Though it is easy to say, it is difficult to argue that the border wall is immoral.


Logan Zeppieri, Opinions Editor

Entering into its fourth week, the record-setting U.S. government shutdown continues over disputes regarding a portion of the U.S. budget equivalent to a rounding error. At a massive $4.4 trillion dollar budget, the $5.7 billion dollar request to build the southern border wall is no more than 0.0998 percent. To put this into perspective, if we consider the U.S. median income in June 2018 at $62,175, it would be equivalent to halting all non-essential expenditures over a $62 bill.

Among the many arguments against funding the border wall, the most crucial is the claim that the border wall is immoral. However, after closely considering the main reasons one could argue for making such a claim, it follows that the border wall is not immoral.


In a press conference held last December, soon-to-be Speaker of the House Nancy Pelosi stated that the southern border wall was “immoral, ineffective [and] expensive.” The accusation that the border wall is immoral was again made in her joint response with Senate Minority Leader Chuck Schumer to President Donald Trump’s address to the Nation on border security. She claimed, “We all agree we need to secure our borders while honoring our values.”

However, the philosophical question, made by a politician or otherwise, must be addressed: What makes the border wall immoral? And it is in response to this question one cannot help but notice how deeply Pelosi’s position lacks logical support.

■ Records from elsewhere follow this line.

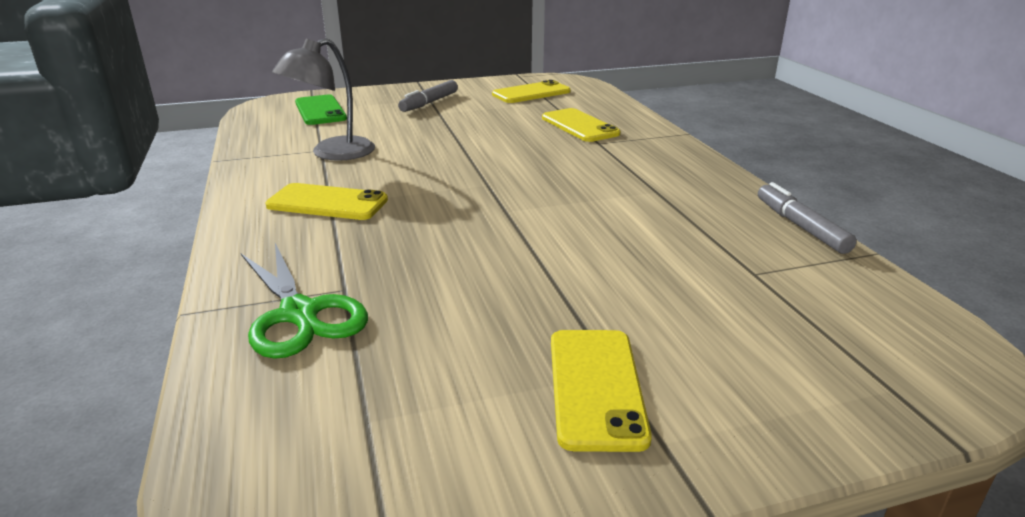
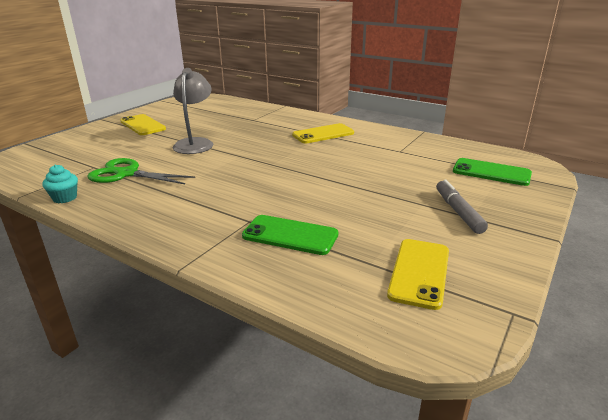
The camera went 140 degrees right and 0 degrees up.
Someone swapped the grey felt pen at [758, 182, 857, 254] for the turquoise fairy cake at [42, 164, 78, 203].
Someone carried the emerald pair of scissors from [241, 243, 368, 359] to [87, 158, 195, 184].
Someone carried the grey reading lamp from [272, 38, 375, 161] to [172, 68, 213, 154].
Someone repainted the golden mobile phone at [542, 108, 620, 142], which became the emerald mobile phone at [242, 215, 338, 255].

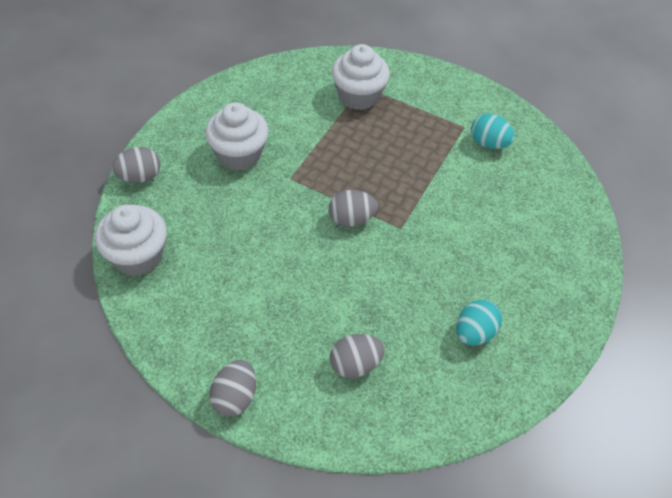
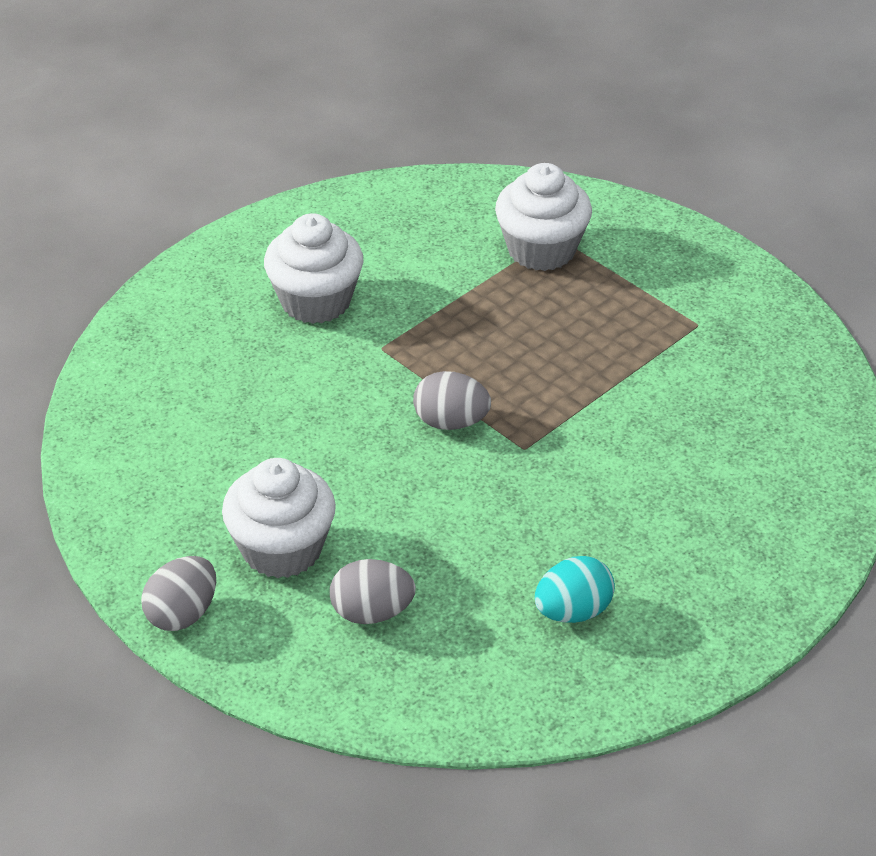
The camera went 20 degrees right and 10 degrees down.
Someone carried the white fairy cake from [95, 204, 167, 276] to [222, 458, 336, 578].
Someone took away the grey toy egg at [111, 147, 160, 183].
Someone took away the turquoise toy egg at [471, 114, 515, 149].

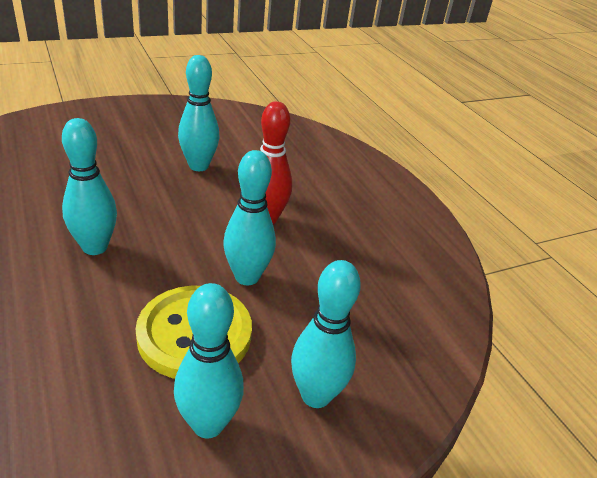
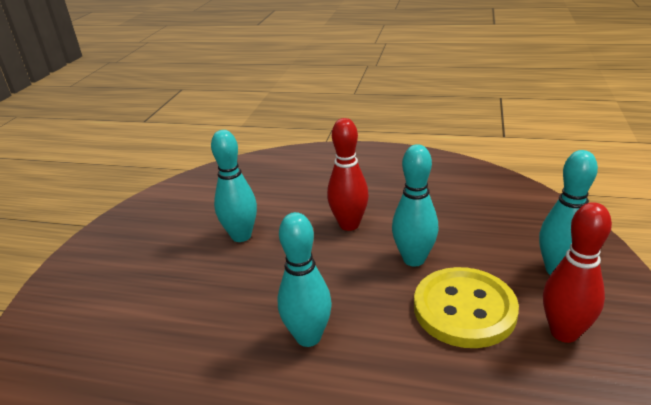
The camera went 45 degrees left and 5 degrees down.
Someone repainted the turquoise bowling pin at [174, 283, 244, 438], which became the crimson bowling pin at [543, 202, 612, 343].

Without any public response or concerted defense from Pelosi for why the border wall is immoral, one is left to imagine why it could be immoral: is it immoral to allocate less than one percent of the government’s budget to build the wall when that funding could be spent in other ways, or it is immoral for a nation to prevent illegal border crossings?

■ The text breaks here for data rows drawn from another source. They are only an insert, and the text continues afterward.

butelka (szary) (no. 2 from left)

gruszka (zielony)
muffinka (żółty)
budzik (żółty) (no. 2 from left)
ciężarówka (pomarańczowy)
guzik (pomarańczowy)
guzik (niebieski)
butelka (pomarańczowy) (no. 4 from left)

The first consideration, that it is immoral to provide $5.7 billion to build the wall when that funding could be spent in other ways, is grounded in a version of an economic fallacy. In the book “Economics in One Lesson,” the well-known journalist Henry Hazlitt explains that one of the greatest fallacies in economic reasoning is the fallacy of overlooking secondary consequences.

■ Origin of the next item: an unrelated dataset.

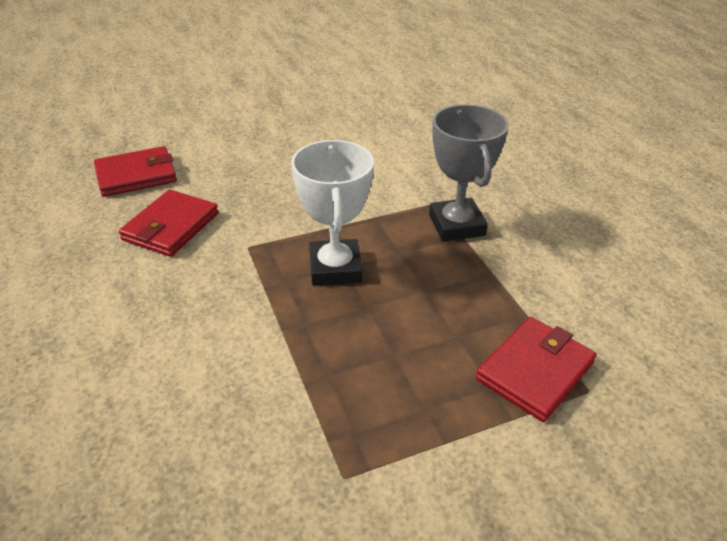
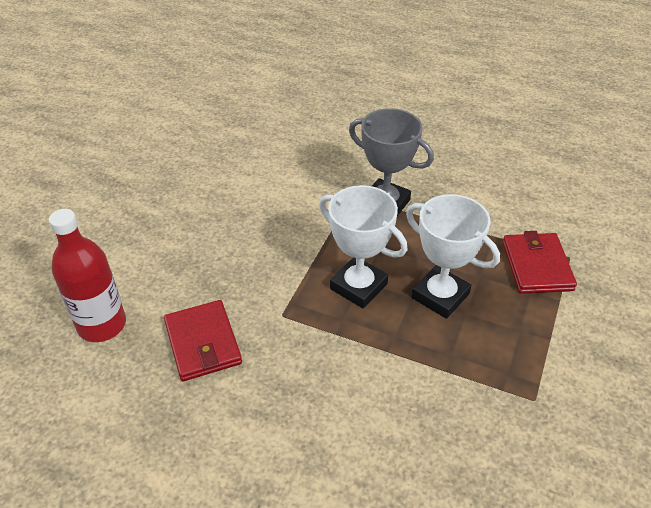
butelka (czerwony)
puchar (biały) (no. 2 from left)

The fallacy is simple to understand. Using Hazlitt’s example, imagine a baker who has just witnessed a brick come crashing through his store’s front window. An economist who has failed to examine secondary consequences, may say something like, “Is it really all that bad? The baker has the opportunity to employ a window repairman. And the window repairman, who was just employed, now has additional income to make purchases of his own—so on and so forth.” What this economist has failed to take into account is the secondary consequences of the baker, who was planning to purchase a suit later that night. With his window broken, the baker can only replace his window, instead of purchasing the additional suit. The secondary consequences are this: the repairman has gained business at the expense of the baker and the tailor.

In the same way, the question of border funding has a series of secondary consequences that are not taken into consideration. For example, the cost of illegal immigration for the United States, according to a 2013 study by the Heritage Foundation, is $54 billion per year, and, according to a 2017 report by the Center for Immigration Studies, if the wall could stop between nine and 12 percent of the border crossing over the next decade, it would save the United States $12-$15 billion.

In a decade, the wall could produce at least 200 percent savings over the cost of the wall, which could be applied to other programs. There is an initial cost, but the secondary consequence is overall savings.

The second consideration, that it is immoral for a nation to prevent illegal border crossings, conflates two separate issues into a single problem. The conflation is between “helping the poor and needy” and “preventing illegal border crossings.” As Christians, we are sensitive—and rightly so because of Christ’s example—to helping those who are most in need. However, Christians are not only sensitive to helping the poor and needy, but also to protecting the innocent. We should seek to achieve both and not prioritize one over the other.

The border wall is a national security project aimed at protecting the innocent. A case could be made that the United States’ immigration process is unnecessarily bogged down, complicated or ineffective, causing us to neglect the poor and needy, but that is a separate argument that should be addressed on its own terms.


Given that the wall itself fails to be immoral in any reasonably imaginable case, and that the cost of the wall is an initially miniscule investment that would pay for itself, the Democrats should set aside their disdain for President Trump and support national security.